Each line of the data below from the one holding "Key Findings |" to the one holding "per patient |", inclusive, is to be reproduced exactly; no other line belongs in the answer.

(Extracted page text data)
▼

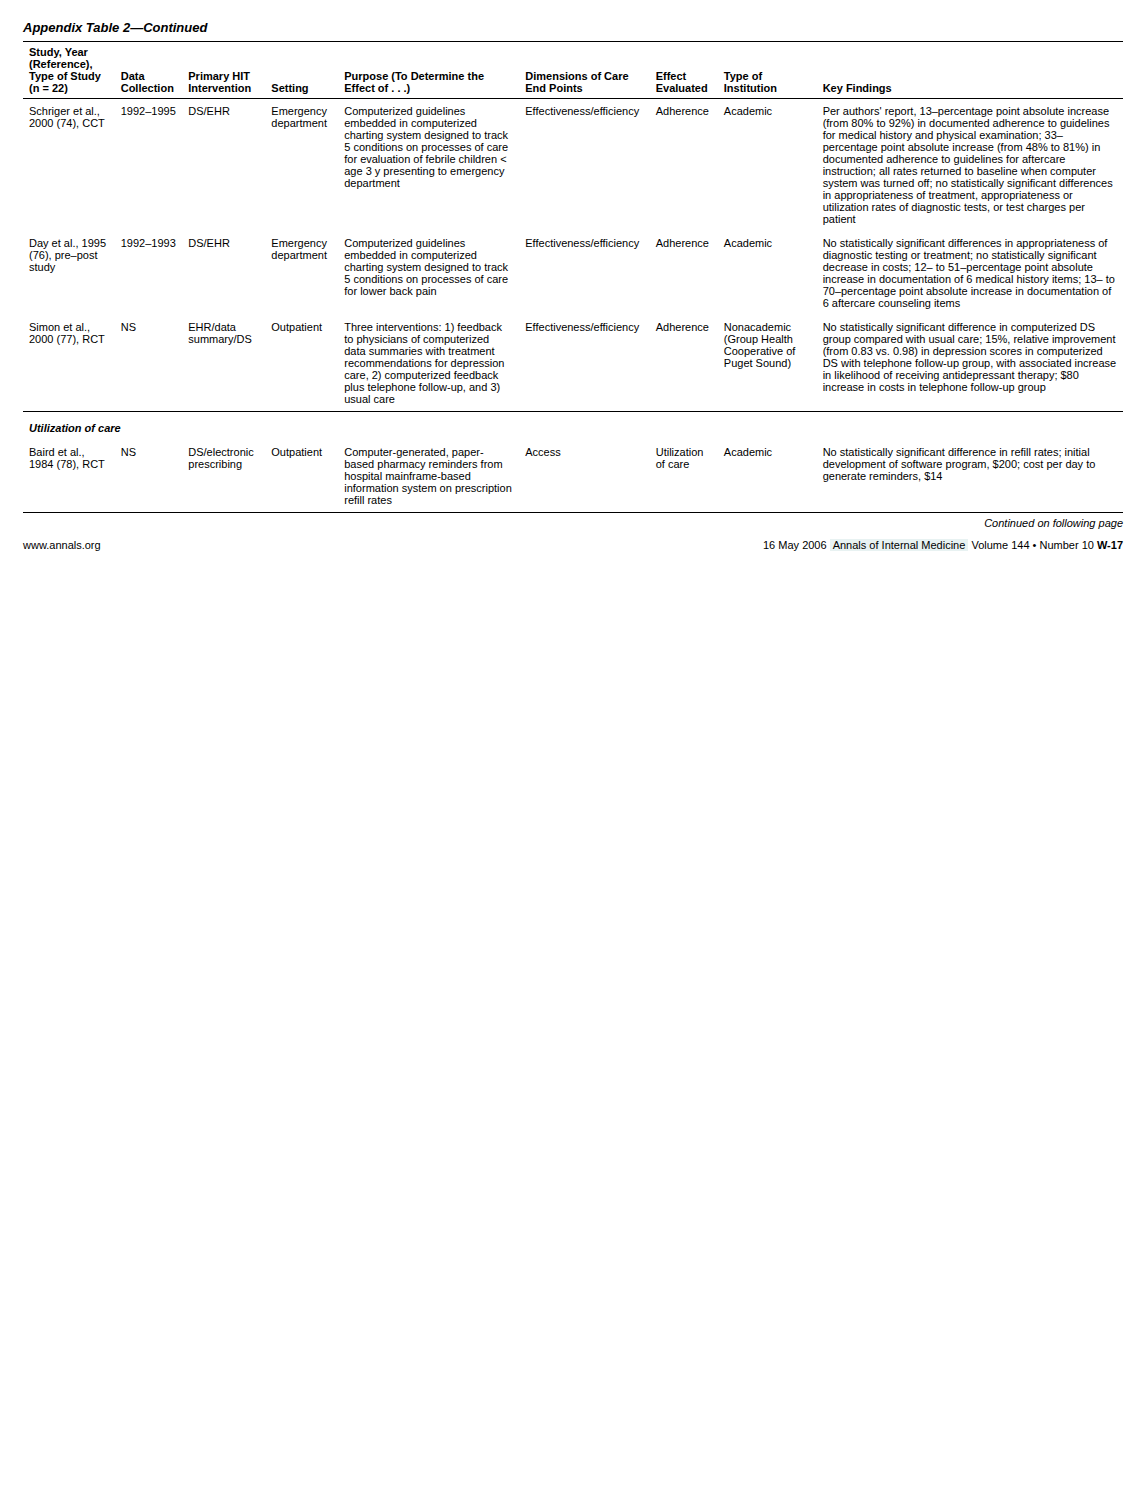Appendix Table 2—Continued
| Study, Year (Reference), Type of Study (n = 22) | Data Collection | Primary HIT Intervention | Setting | Purpose (To Determine the Effect of . . .) | Dimensions of Care End Points | Effect Evaluated | Type of Institution | Key Findings |
| --- | --- | --- | --- | --- | --- | --- | --- | --- |
| Schriger et al., 2000 (74), CCT | 1992–1995 | DS/EHR | Emergency department | Computerized guidelines embedded in computerized charting system designed to track 5 conditions on processes of care for evaluation of febrile children < age 3 y presenting to emergency department | Effectiveness/efficiency | Adherence | Academic | Per authors' report, 13–percentage point absolute increase (from 80% to 92%) in documented adherence to guidelines for medical history and physical examination; 33–percentage point absolute increase (from 48% to 81%) in documented adherence to guidelines for aftercare instruction; all rates returned to baseline when computer system was turned off; no statistically significant differences in appropriateness of treatment, appropriateness or utilization rates of diagnostic tests, or test charges per patient |
| Day et al., 1995 (76), pre–post study | 1992–1993 | DS/EHR | Emergency department | Computerized guidelines embedded in computerized charting system designed to track 5 conditions on processes of care for lower back pain | Effectiveness/efficiency | Adherence | Academic | No statistically significant differences in appropriateness of diagnostic testing or treatment; no statistically significant decrease in costs; 12– to 51–percentage point absolute increase in documentation of 6 medical history items; 13– to 70–percentage point absolute increase in documentation of 6 aftercare counseling items |
| Simon et al., 2000 (77), RCT | NS | EHR/data summary/DS | Outpatient | Three interventions: 1) feedback to physicians of computerized data summaries with treatment recommendations for depression care, 2) computerized feedback plus telephone follow-up, and 3) usual care | Effectiveness/efficiency | Adherence | Nonacademic (Group Health Cooperative of Puget Sound) | No statistically significant difference in computerized DS group compared with usual care; 15%, relative improvement (from 0.83 vs. 0.98) in depression scores in computerized DS with telephone follow-up group, with associated increase in likelihood of receiving antidepressant therapy; $80 increase in costs in telephone follow-up group |
| Utilization of care |
| Baird et al., 1984 (78), RCT | NS | DS/electronic prescribing | Outpatient | Computer-generated, paper-based pharmacy reminders from hospital mainframe-based information system on prescription refill rates | Access | Utilization of care | Academic | No statistically significant difference in refill rates; initial development of software program, $200; cost per day to generate reminders, $14 |
Continued on following page
www.annals.org
16 May 2006 Annals of Internal Medicine Volume 144 • Number 10 W-17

▲

§ **Result**:
| Study, Year (Reference), Type of Study (n = 22) | Data Collection | Primary HIT Intervention | Setting | Purpose (To Determine the Effect of . . .) | Dimensions of Care End Points | Effect Evaluated | Type of Institution | Key Findings |
| --- | --- | --- | --- | --- | --- | --- | --- | --- |
| Schriger et al., 2000 (74), CCT | 1992–1995 | DS/EHR | Emergency department | Computerized guidelines embedded in computerized charting system designed to track 5 conditions on processes of care for evaluation of febrile children < age 3 y presenting to emergency department | Effectiveness/efficiency | Adherence | Academic | Per authors' report, 13–percentage point absolute increase (from 80% to 92%) in documented adherence to guidelines for medical history and physical examination; 33–percentage point absolute increase (from 48% to 81%) in documented adherence to guidelines for aftercare instruction; all rates returned to baseline when computer system was turned off; no statistically significant differences in appropriateness of treatment, appropriateness or utilization rates of diagnostic tests, or test charges per patient |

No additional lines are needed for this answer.